NGOs were left riled last week after news that Defra is to be fined a total of £36m for making late payments to farmers under the old IACS scheme.

The UK is one of 14 member states being penalised a total of £194m by the EU Commission in its latest ‘clearance of accounts’ procedure.

The biggest fine is being levied on Spain, which is being charged £41m for late payments of aid for nuts. France is being fined £5.9m for weak controls under the over-30-months slaughter scheme.

"We have been working very hard to ensure the best possible control over farm spending," said EU agriculture commissioner Mariann Fischer Boel. "The clearance procedure is a vital process in ensuring that taxpayers' money is used properly."

An EU Commission spokesman was quick to point out that the fine on the UK was nothing to do with the late delivery of the 2005 single farm payment.

"These fines pre-date the single farm payment," he said. "They relate to failure to meet payment deadlines in 2003 and 2004, plus a very small amount for overshooting financial ceilings in 2004."

NFU chief legal adviser Julie Robinson said it would still be some time before the fine on the UK for late SFP payments is known, though it is likely to be substantially bigger than this latest penalty.

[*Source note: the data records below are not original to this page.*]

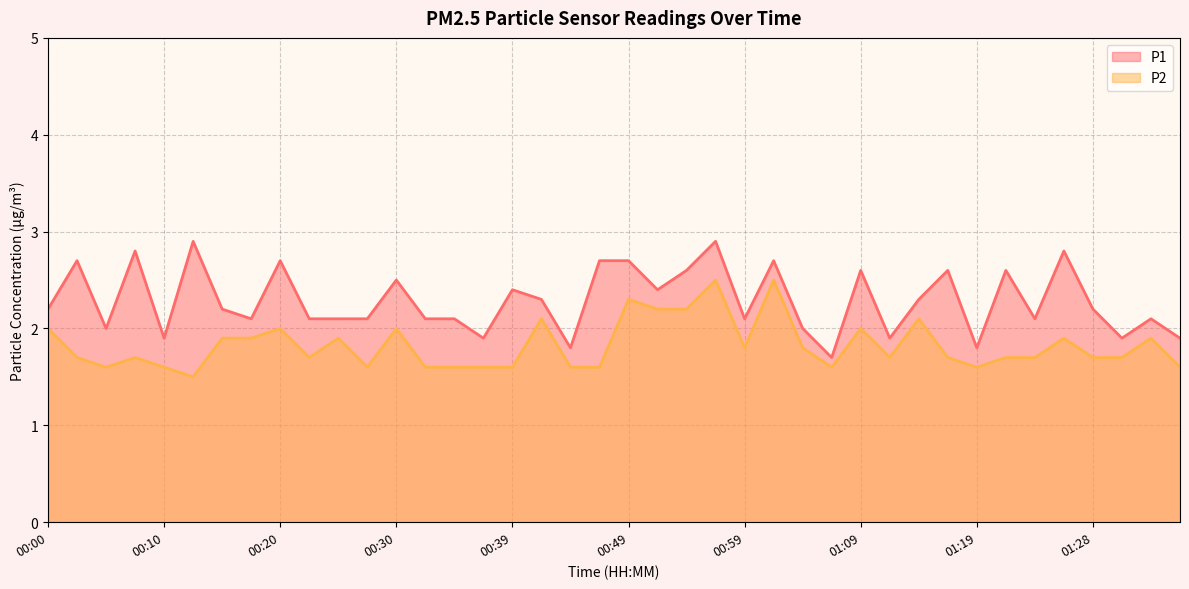

What is the label of the 7th point from the right?

01:21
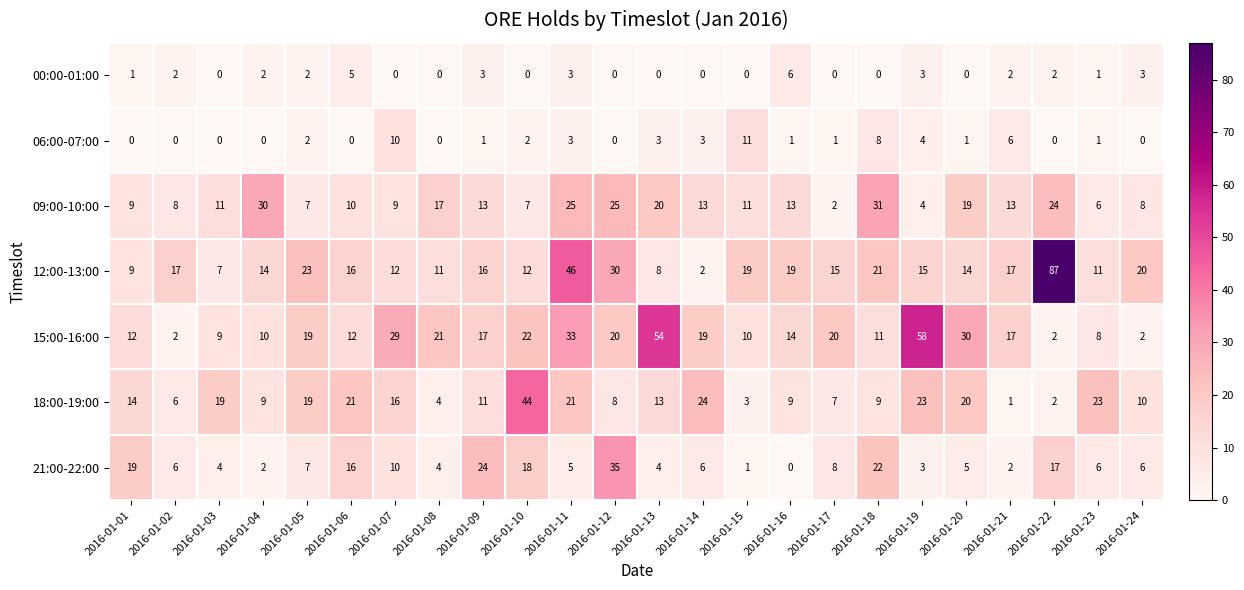

What is the difference between the highest and lowest values at 2016-01-19?

55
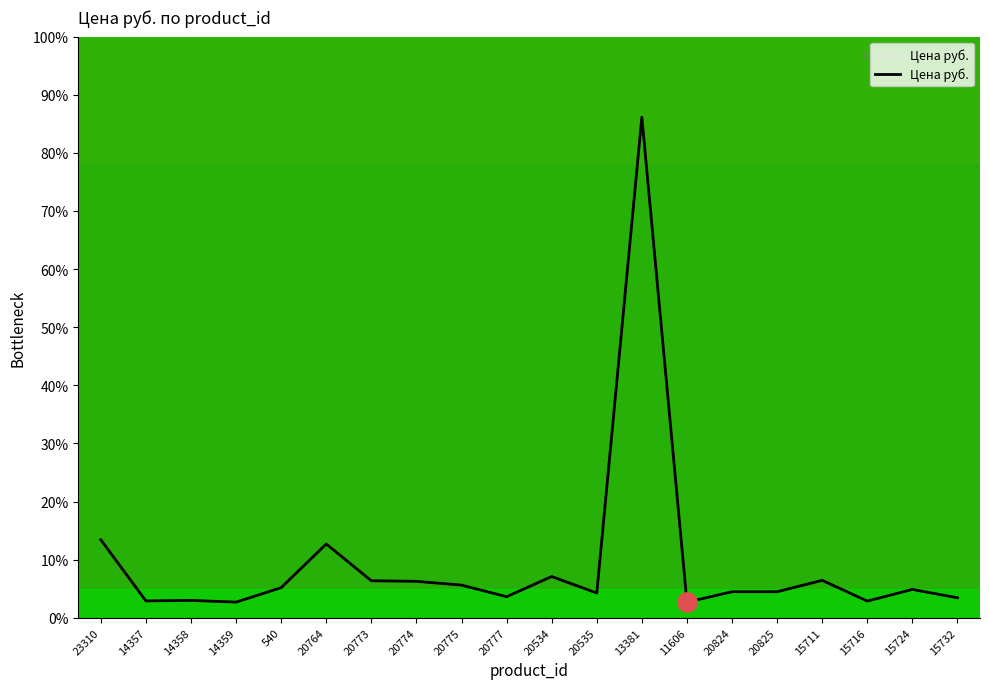

Which has a higher value, 20773 or 14357?

20773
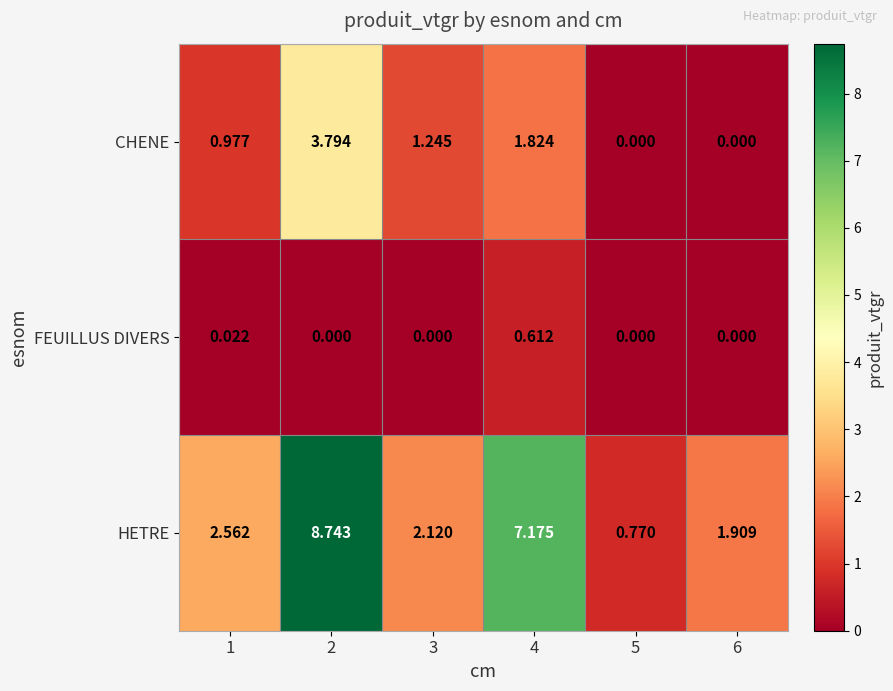

Rank the series at 4 from highest to lowest value.

HETRE, CHENE, FEUILLUS DIVERS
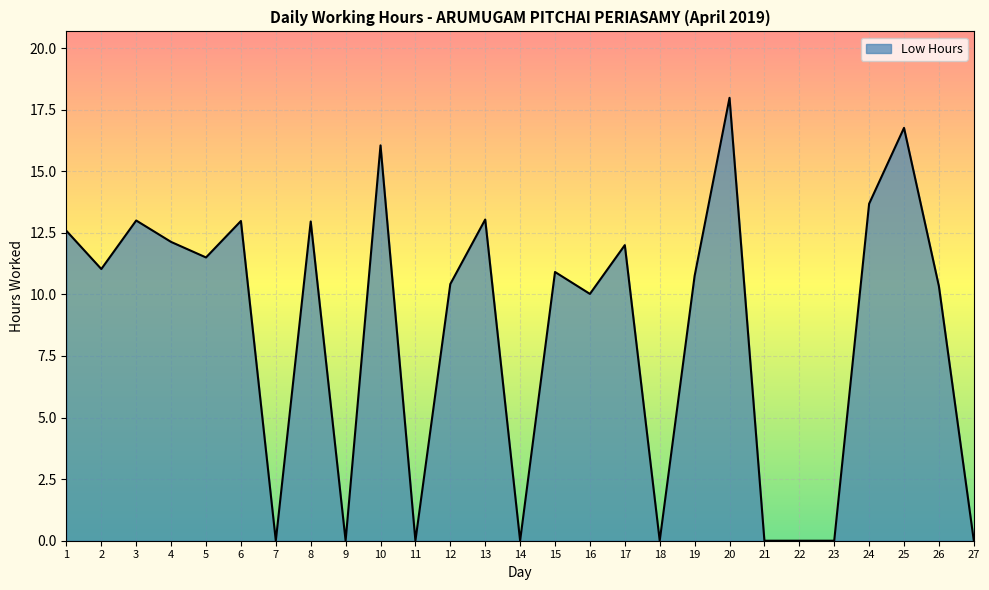

Does the chart display data point markers on the line(s)?

No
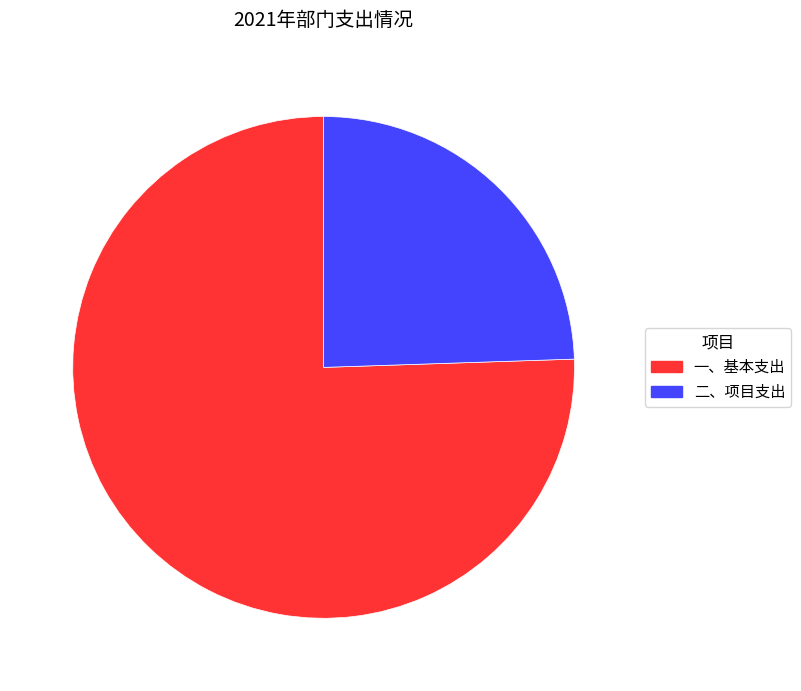

Which category has the smallest portion of the pie?

二、项目支出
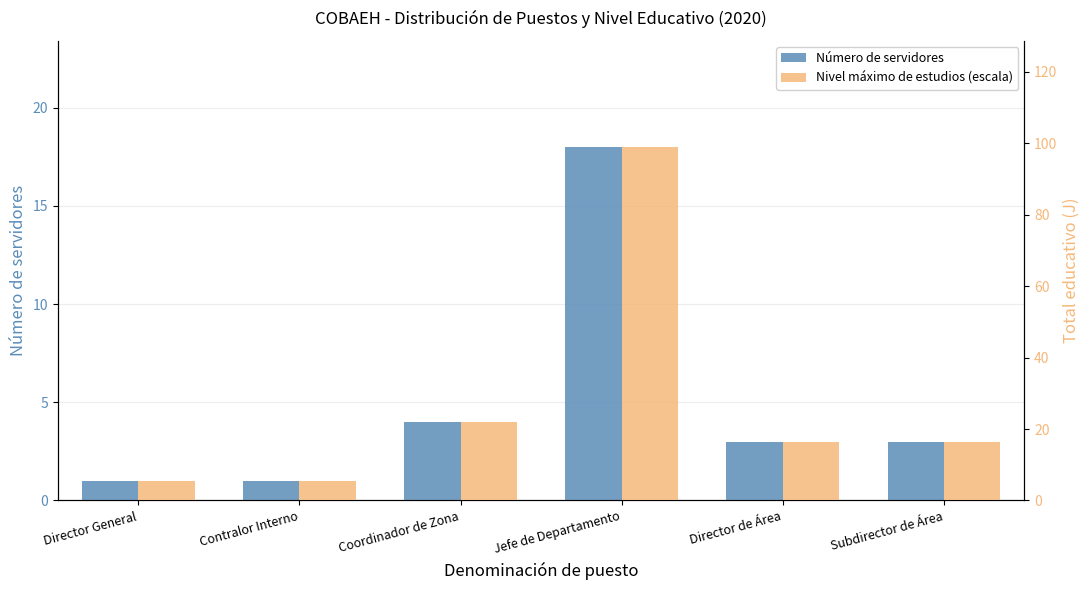

Which series changed the most between Jefe de Departamento and Subdirector de Área?

Nivel máximo de estudios (escala)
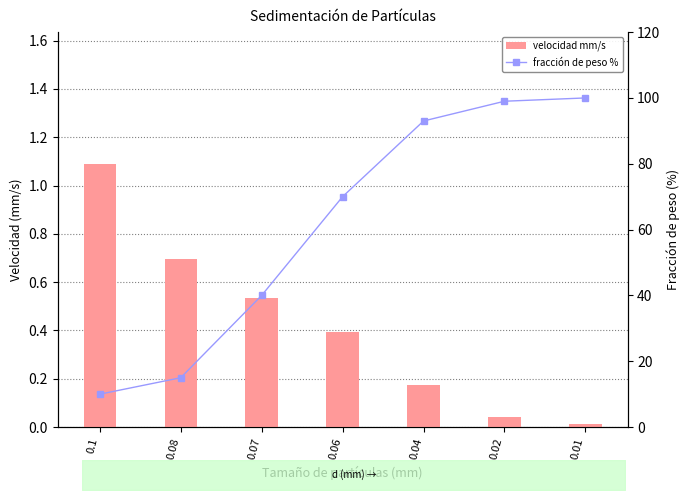

Reading left to right, transcribe all the data shown in this chart.

velocidad mm/s: 0.1=1.1	0.08=0.7	0.07=0.5	0.06=0.4	0.04=0.2	0.02=0.0	0.01=0.0
fracción de peso %: 0.1=10.0	0.08=15.0	0.07=40.0	0.06=70.0	0.04=93.0	0.02=99.0	0.01=100.0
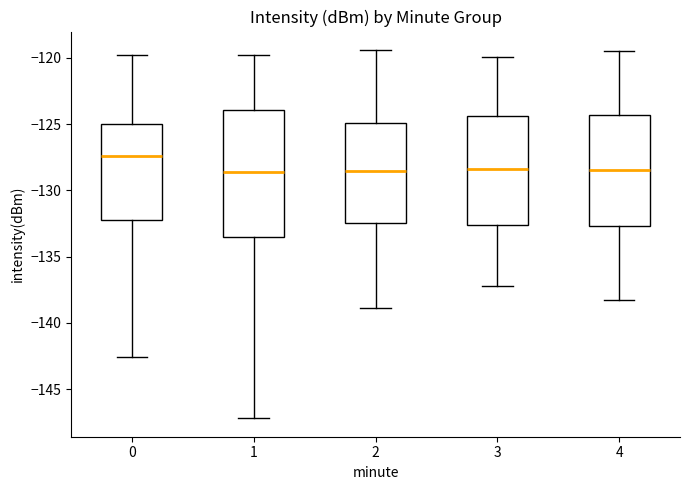

Reading left to right, transcribe this box plot: for each box, give where its median line is, the range the box spans, and where its two whiskers end, as read against the y-axis. The values are not printed on the chart, so give them approximately, as read against the axis.

0: median -127.5, box -132.0 to -125.0, whiskers -142.5 to -120.0
1: median -128.5, box -133.5 to -124.0, whiskers -147.0 to -120.0
2: median -128.5, box -132.5 to -125.0, whiskers -139.0 to -119.5
3: median -128.5, box -132.5 to -124.5, whiskers -137.0 to -120.0
4: median -128.5, box -132.5 to -124.5, whiskers -138.5 to -119.5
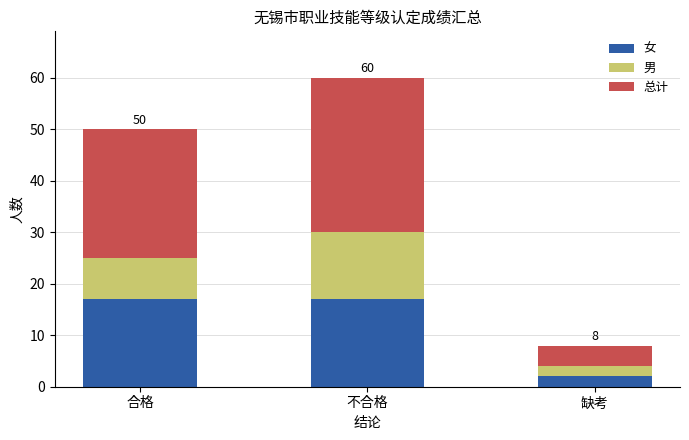

Reading right to left, transcribe the values for 女.

2	17	17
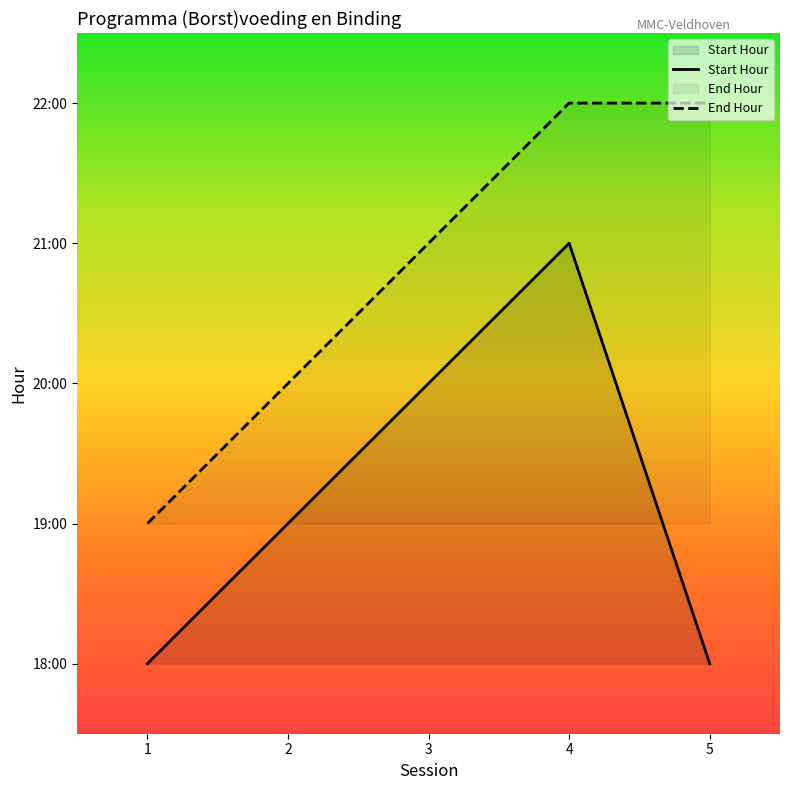

What is the maximum value shown in the chart?

22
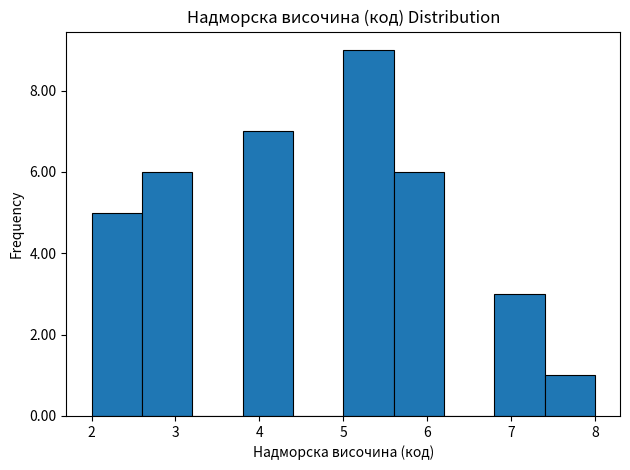

Reading left to right, list every bar in this chart as the range it spans on the x-axis followed by its height. The values are not printed on the chart, so give them approximately, as read against the axis.

2.0 to 2.6: 5
2.6 to 3.2: 6
3.2 to 3.8: 0
3.8 to 4.4: 7
4.4 to 5.0: 0
5.0 to 5.6: 9
5.6 to 6.2: 6
6.2 to 6.8: 0
6.8 to 7.4: 3
7.4 to 8.0: 1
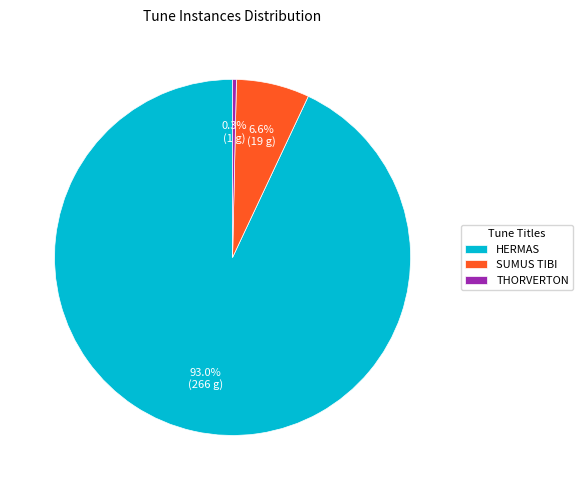

Rank the categories by value from lowest to highest.

THORVERTON, SUMUS TIBI, HERMAS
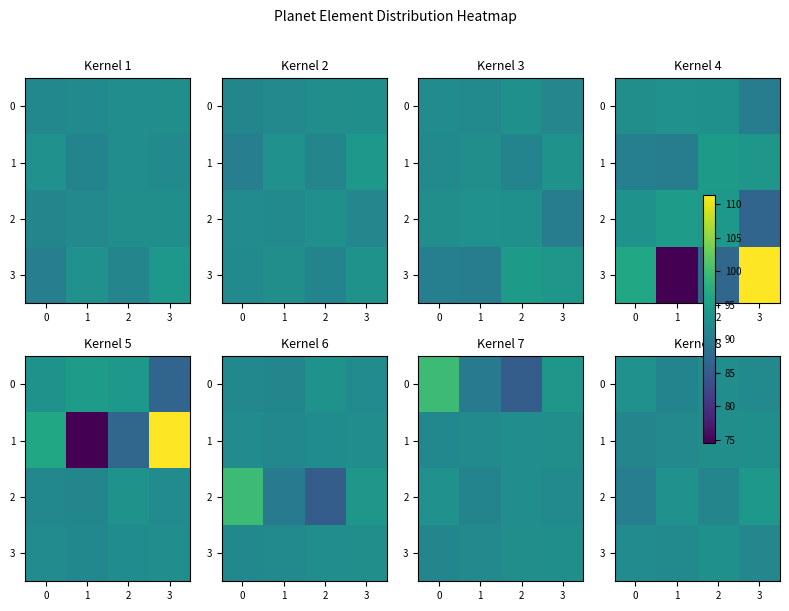

What is the difference between the 2 values at 3 and 0?

3.8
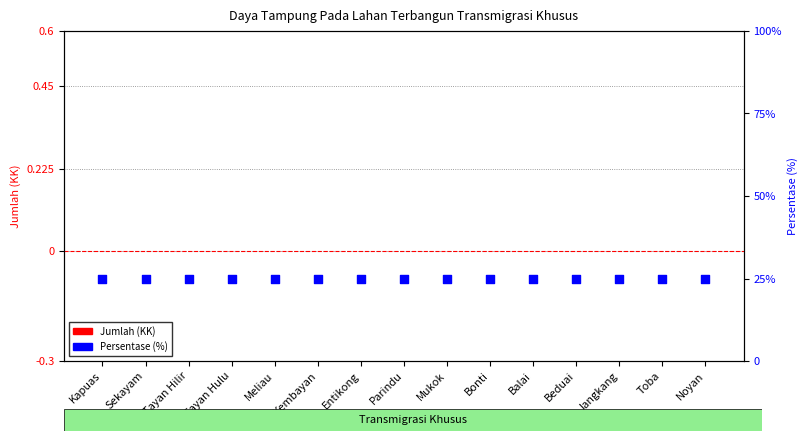

What are all the series names shown in the legend?

Jumlah (KK), Persentase (%)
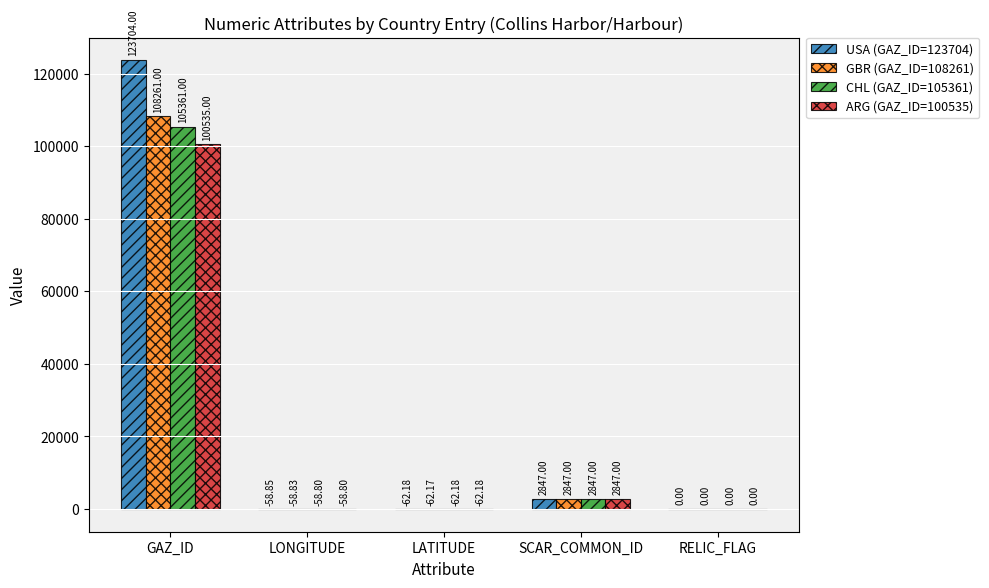

At which label does CHL (GAZ_ID=105361) first exceed 0?

GAZ_ID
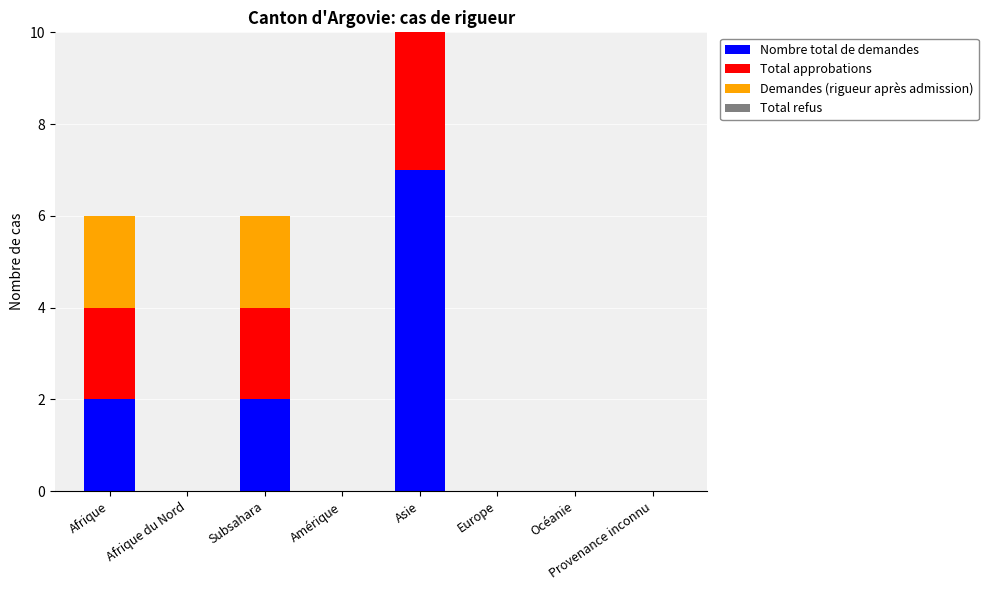

What are all the series names shown in the legend?

Nombre total de demandes, Total approbations, Demandes (rigueur après admission), Total refus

"Only when the RPA has finished paying out all the 2005 SFPs will anyone be able to do a calculation as to what late payment fines will be due," she said.

Meanwhile, a Defra Select Committee report has slammed the organisation’s handling of the SPS. The report calls last year's implementation of the Rural Payments Scheme to farmers a 'catastrophe' and calls for then-Secretary of State Margaret Beckett and senior officials at Defra to account for the lack of payment, and the subsequent fines incurred from Europe.